• [PROVIDED TEXT]

As you may know, the Pittsburgh Press Club has been engaged in a prolonged dispute with the Internal Revenue Service regarding the Club's status as an exempt organization. Part of that controversy has been favorably resolved by the rulings of the United States District Court here in Pittsburgh and the United States Court of Appeals for the Third Circuit.
As yet unresolved and sent back for further hearing in the District Court is that part of the dispute which deals with revenues resulting from certain parties, banquets, or meeting functions (hereinafter referred to as affairs) held from 1966 through 1971 in the Banquet and Meeting Room facilities of the Club.
The purpose of this letter is to seek your assistance in gathering information to enable the Press Club to obtain a refund of income taxes paid under protest for the years 1966 through 1971. The Club recognizes that considerable time has passed and that some of your recollections or records may be dimmed or imperfect. However, the Club only asks that you make your best effort to record your best recollections on the enclosed questionnaire.

• [DATA FOR ANALYSIS]
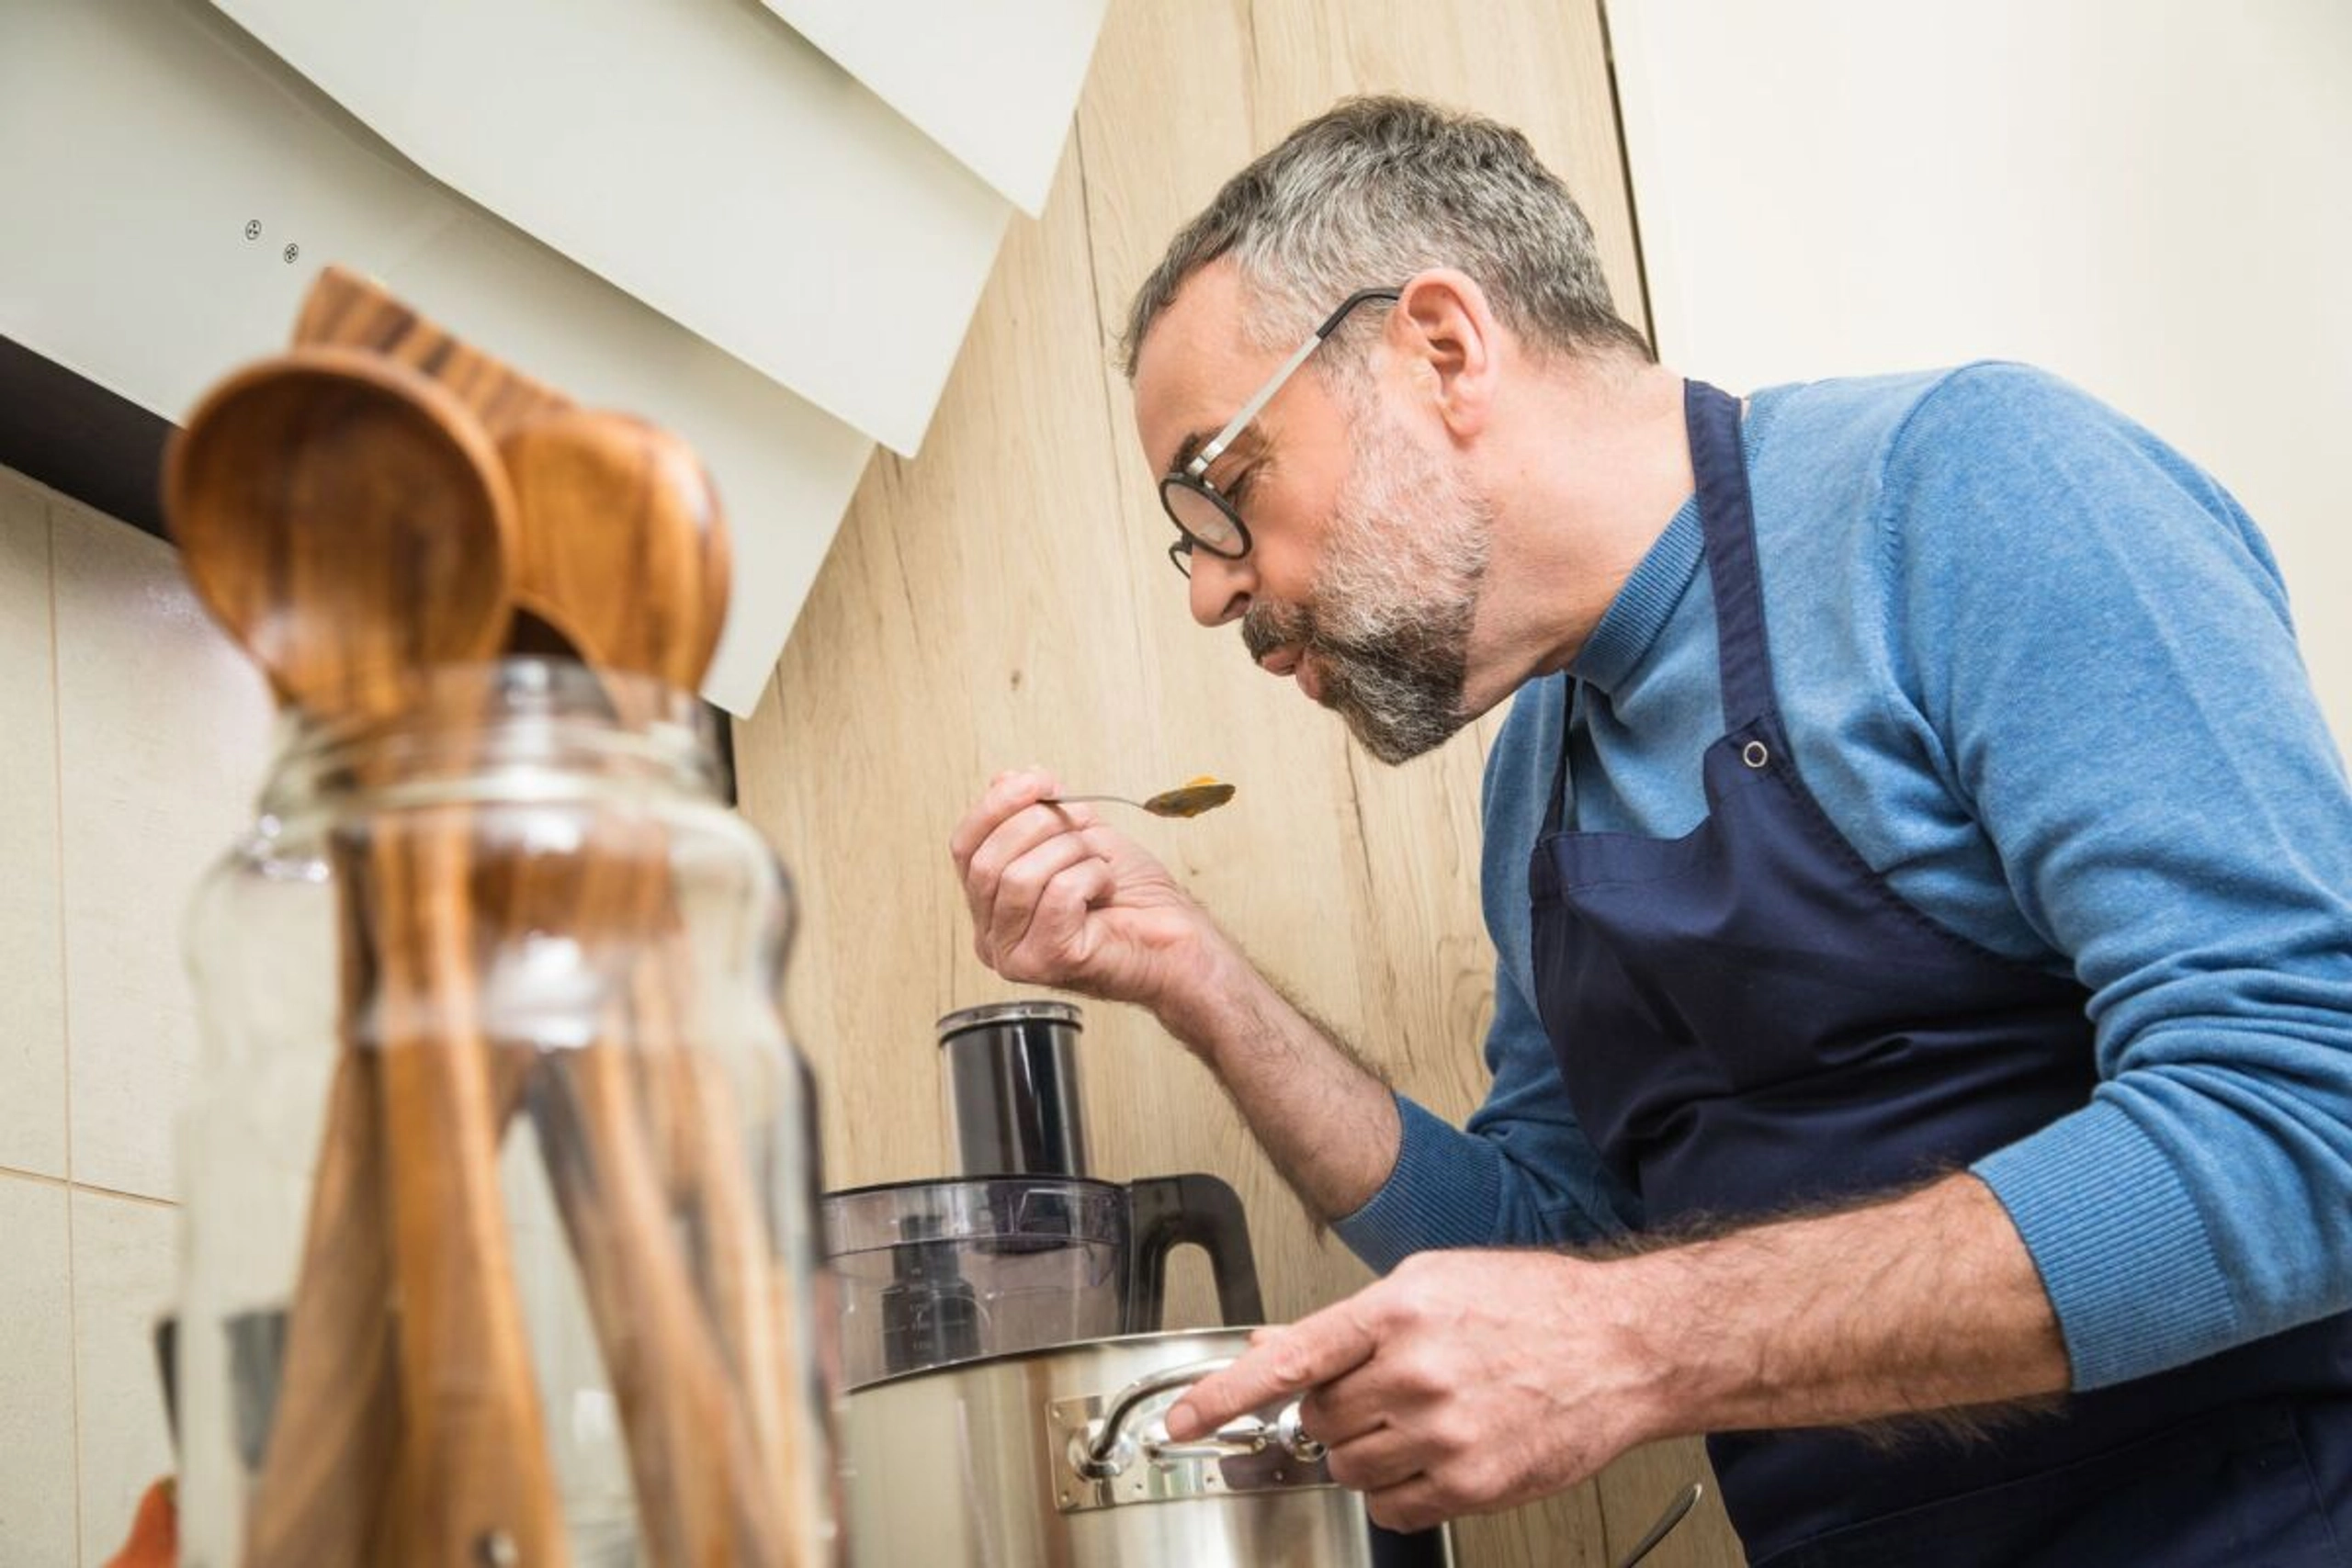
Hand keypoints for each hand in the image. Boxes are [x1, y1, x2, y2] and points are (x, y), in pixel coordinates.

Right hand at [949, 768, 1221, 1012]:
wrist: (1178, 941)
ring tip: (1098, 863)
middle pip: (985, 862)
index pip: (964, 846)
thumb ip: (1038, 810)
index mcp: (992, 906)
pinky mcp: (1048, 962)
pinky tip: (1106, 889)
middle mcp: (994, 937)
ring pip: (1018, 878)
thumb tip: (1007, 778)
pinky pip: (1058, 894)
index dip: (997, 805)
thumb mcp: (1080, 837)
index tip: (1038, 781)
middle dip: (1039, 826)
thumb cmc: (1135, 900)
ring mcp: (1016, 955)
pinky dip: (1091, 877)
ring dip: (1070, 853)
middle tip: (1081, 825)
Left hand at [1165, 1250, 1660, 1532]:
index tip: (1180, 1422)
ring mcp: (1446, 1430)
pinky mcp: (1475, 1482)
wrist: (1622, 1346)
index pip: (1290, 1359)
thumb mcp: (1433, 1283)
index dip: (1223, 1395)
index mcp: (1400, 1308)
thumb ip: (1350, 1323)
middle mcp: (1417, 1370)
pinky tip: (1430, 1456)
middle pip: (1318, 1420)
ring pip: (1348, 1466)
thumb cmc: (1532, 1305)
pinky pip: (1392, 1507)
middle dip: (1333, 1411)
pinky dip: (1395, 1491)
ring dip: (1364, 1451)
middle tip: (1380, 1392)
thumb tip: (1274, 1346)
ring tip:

• [THE TASK] Using the Press Club letter, decide whether each statement agrees with it: (a) a federal appeals court ruled favorably on part of the Club's dispute with the Internal Revenue Service; (b) the unresolved part of the dispute concerns affairs held from 1960 through 1965; (c) the Club asks recipients for complete and exact records. Answer yes or no for each, quoting the words that decide it.

• [ANSWER TO THE EXERCISE]
(a) Yes: "Part of that controversy has been favorably resolved by the rulings of the United States District Court here in Pittsburgh and the United States Court of Appeals for the Third Circuit."
(b) No: "held from 1966 through 1971 in the Banquet and Meeting Room facilities of the Club."
(c) No: "the Club only asks that you make your best effort to record your best recollections on the enclosed questionnaire."